:: TASK DATA ::
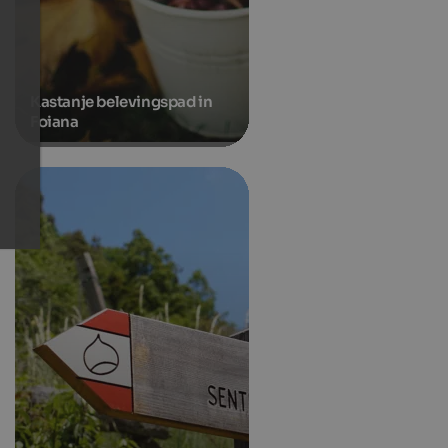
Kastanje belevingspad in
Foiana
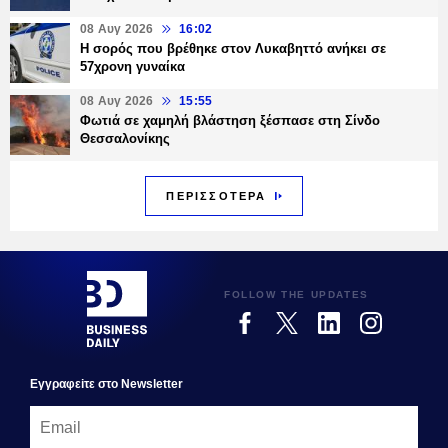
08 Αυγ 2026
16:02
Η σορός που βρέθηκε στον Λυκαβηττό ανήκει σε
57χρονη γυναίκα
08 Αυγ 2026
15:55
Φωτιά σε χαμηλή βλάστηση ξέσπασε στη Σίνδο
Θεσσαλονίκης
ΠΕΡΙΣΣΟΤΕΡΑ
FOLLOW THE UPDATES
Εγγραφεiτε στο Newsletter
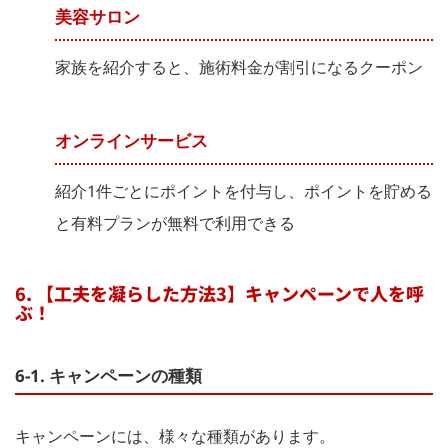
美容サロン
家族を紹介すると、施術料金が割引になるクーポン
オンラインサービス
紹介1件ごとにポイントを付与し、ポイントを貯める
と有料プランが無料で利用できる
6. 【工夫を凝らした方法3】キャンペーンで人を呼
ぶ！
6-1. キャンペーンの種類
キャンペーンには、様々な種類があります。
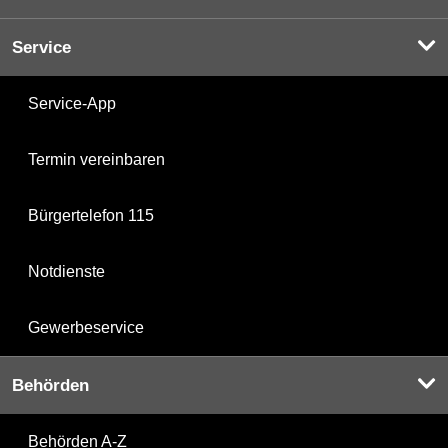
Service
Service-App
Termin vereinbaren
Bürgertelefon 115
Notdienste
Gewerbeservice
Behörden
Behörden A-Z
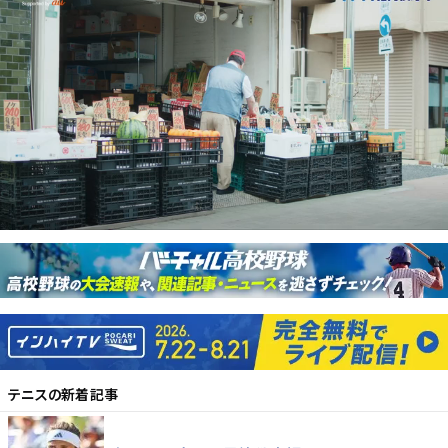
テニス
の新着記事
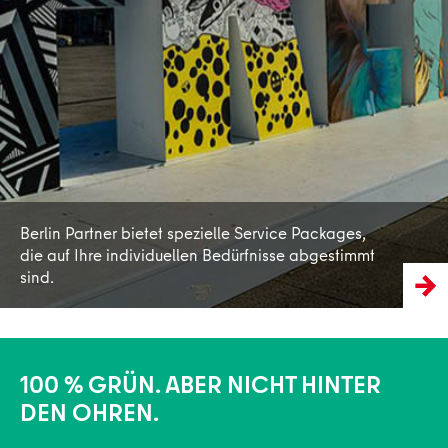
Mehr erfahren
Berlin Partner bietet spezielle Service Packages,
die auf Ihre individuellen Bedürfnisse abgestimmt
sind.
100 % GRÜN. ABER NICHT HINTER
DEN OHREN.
* * *
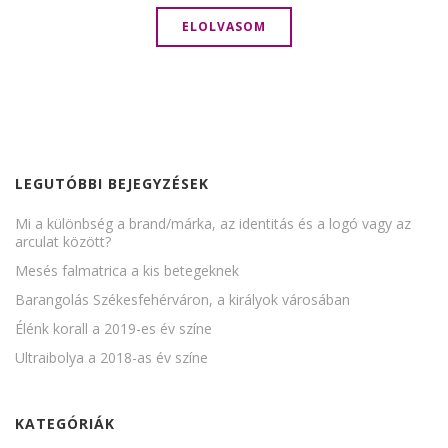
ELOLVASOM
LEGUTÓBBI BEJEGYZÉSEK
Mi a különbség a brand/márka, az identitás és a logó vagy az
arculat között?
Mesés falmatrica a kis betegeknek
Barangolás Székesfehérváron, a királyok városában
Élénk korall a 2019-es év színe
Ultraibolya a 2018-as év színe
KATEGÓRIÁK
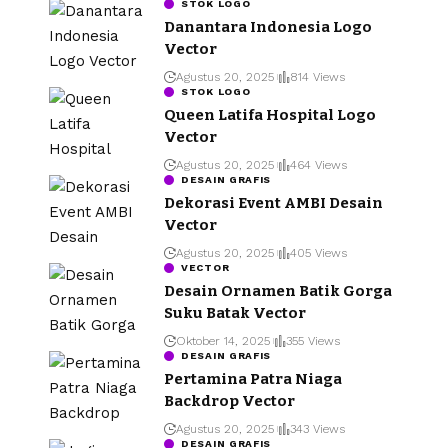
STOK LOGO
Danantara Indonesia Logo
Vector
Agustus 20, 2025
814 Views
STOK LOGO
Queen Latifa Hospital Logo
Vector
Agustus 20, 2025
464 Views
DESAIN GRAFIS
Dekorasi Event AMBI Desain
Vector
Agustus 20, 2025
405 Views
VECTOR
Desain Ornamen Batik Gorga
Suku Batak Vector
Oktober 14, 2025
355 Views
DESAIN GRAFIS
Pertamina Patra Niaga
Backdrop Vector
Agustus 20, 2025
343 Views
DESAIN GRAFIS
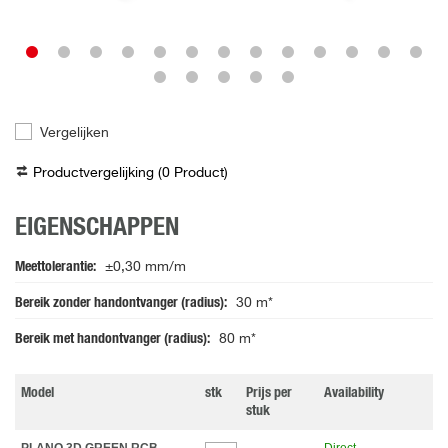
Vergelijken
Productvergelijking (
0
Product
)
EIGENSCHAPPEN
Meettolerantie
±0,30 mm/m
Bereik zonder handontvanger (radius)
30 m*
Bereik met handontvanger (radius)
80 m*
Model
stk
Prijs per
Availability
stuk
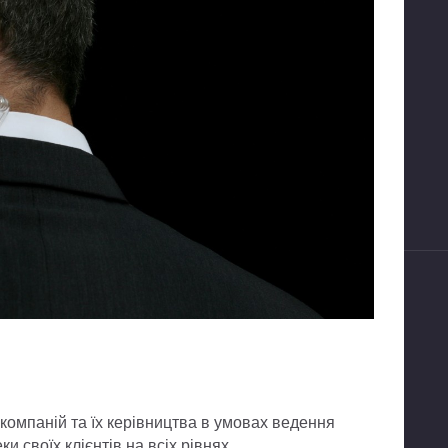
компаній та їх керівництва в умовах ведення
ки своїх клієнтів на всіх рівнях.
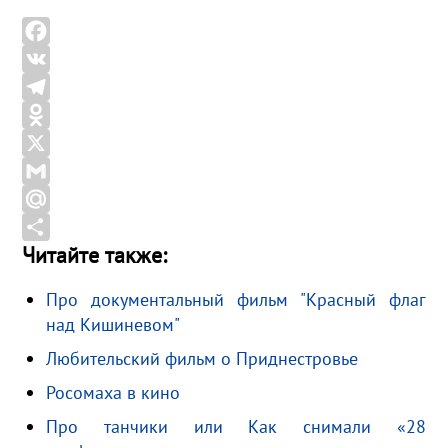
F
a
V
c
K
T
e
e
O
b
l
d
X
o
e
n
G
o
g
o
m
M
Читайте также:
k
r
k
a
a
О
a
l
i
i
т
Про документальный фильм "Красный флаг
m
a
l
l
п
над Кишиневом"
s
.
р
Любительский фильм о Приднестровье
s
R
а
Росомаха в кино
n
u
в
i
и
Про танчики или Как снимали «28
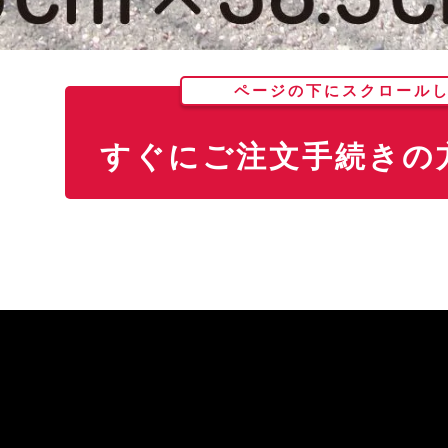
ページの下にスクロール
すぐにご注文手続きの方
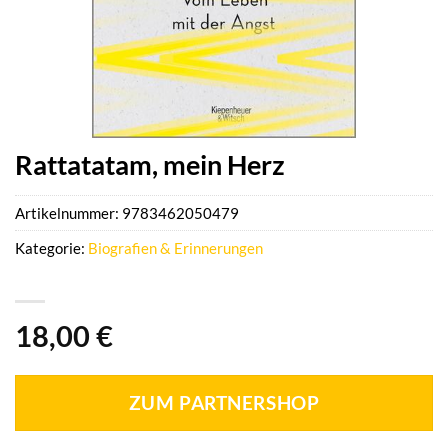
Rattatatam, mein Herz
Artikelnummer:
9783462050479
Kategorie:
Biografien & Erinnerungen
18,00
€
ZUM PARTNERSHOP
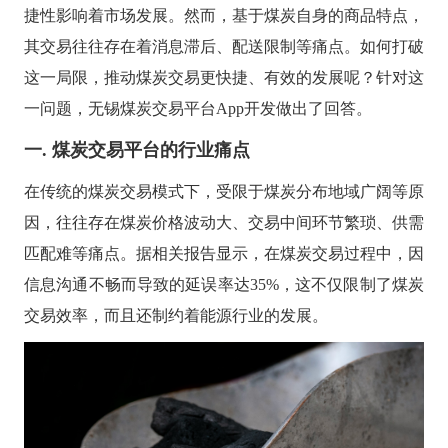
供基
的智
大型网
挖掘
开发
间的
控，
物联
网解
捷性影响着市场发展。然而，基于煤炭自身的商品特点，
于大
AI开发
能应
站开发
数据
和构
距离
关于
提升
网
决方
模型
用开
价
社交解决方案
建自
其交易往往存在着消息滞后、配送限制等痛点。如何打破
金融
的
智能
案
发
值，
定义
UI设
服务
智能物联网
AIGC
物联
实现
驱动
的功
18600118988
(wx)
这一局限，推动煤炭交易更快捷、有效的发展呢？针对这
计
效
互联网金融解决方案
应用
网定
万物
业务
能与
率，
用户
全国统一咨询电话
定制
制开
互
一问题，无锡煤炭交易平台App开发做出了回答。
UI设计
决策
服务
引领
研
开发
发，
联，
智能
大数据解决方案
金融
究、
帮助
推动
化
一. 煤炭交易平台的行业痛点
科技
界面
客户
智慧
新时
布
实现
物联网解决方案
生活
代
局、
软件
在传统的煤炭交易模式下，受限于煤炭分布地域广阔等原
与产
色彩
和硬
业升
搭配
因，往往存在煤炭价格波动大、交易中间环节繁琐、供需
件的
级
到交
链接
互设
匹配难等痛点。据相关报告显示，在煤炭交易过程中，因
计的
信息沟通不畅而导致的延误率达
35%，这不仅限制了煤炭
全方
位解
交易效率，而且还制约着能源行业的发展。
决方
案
* * *
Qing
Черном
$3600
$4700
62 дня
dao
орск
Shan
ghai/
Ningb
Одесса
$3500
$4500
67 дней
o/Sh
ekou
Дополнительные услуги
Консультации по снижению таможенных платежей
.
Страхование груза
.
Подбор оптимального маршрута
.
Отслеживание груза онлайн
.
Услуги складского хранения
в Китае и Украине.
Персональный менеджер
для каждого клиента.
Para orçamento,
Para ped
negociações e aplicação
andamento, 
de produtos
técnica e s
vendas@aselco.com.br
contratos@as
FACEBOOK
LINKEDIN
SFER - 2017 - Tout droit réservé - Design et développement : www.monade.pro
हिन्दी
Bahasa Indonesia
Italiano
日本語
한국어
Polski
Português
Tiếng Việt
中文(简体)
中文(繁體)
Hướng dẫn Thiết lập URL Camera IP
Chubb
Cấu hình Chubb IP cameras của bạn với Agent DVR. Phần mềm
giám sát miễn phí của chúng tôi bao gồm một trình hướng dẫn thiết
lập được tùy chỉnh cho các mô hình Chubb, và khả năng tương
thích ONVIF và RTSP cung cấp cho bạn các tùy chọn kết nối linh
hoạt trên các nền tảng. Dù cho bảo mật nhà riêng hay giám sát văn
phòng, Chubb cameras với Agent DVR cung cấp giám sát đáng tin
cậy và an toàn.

:: TASK TO COMPLETE ::
Copy the lines of the items above, starting at the line that contains "Vergelijken" and ending at the line that contains "すぐにご注文手続きの方", and leave the pictures out of your answer.

:: EXERCISE RESULT ::
Vergelijken
Productvergelijking (
0
Product
)
EIGENSCHAPPEN
Meettolerantie
±0,30 mm/m
Bereik zonder handontvanger (radius)
30 m*
Bereik met handontvanger (radius)
80 m*
Model
stk
Prijs per
Availability
stuk
компаній та їх керівництва в умовах ведення
ки своїх клієнтів на всіх рівнях.
F
a
V
c
K
T
e
e
O
b
l
d
X
o
e
n
G
o
g
o
m
M
Читайте также:
k
r
k
a
a
О
a
l
i
i
т
Про документальный фильм "Красный флаг
m
a
l
l
п
над Кишиневом"
s
.
р
Любительский фильм о Приднестровье
s
R
а
Росомаха в кино
n
u
в
i
и
Про танчики или Как снимали «28
ページの下にスクロール
すぐにご注文手続きの方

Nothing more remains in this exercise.